I have a table like this
city metric_name metric_value id
Berlin likes 1 1a
Berlin dislikes 2 1a
Berlin comments 3 1a
Berlin likes 4 1b
Berlin dislikes 5 1b
Berlin comments 3 1b
Hamburg likes 1 1c
Hamburg dislikes 2 1c
Hamburg comments 3 1c
Hamburg likes 2 1d
Hamburg dislikes 4 1d
Hamburg comments 5 1d
and so on
My ideal result is this
city city_count_unique average_metric_score
Berlin 2 3 (sum metric_value / sum metric_names)
Hamburg 2 2,8
What I ve done
I got distinct count for every city and avg metric value
SELECT AVG(T.metric_value), T.city,
COUNT(*) AS 'city_count_unique'
FROM
(SELECT DISTINCT metric_value, city
FROM dbo.Table) as T
GROUP BY T.city
But it is false
Appreciate any help
updated
There is also an additional column id in varchar format

The answer here depends on this assumption:
You always have exactly 3 metrics per 'group' (i.e. likes, dislikes
and comments)
If that assumption is correct, the following will output what you are looking for:
SELECT city,
COUNT(metric_name) / 3 AS city_count_unique,
CAST(SUM(metric_value) AS FLOAT) / COUNT(metric_value) AS average_metric_score
FROM #Table
GROUP BY city
Output:
city city_count_unique average_metric_score
Berlin 2 3
Hamburg 2 2.83333333333333
How does this work?
By grouping on the city, we combine results for each city individually.
The count of metric_name gives the total metrics for that city (which is 6 in the case of your example).
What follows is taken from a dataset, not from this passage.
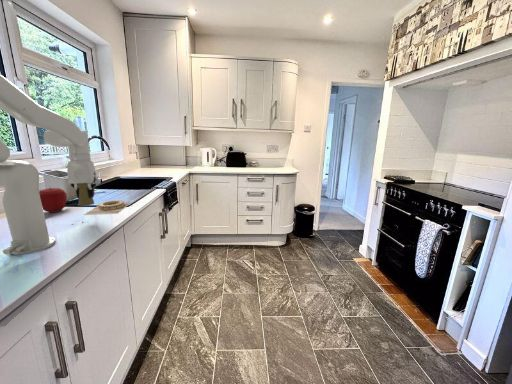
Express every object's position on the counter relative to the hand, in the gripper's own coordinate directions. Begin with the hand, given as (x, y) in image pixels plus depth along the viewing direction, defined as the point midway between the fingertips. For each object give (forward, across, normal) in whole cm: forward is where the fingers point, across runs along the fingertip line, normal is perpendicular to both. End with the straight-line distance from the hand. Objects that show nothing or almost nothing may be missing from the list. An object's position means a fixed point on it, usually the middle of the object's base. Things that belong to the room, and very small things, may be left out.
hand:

I divide this by 3 to give the unique count (based on the assumption I stated).
The average_metric_score calculation if the total of the metric_value for each city divided by the number of metrics (so 18 / 6 for Berlin). The reason for the CAST to FLOAT is to allow for a floating point answer. You could also use CONVERT if you prefer this to CAST.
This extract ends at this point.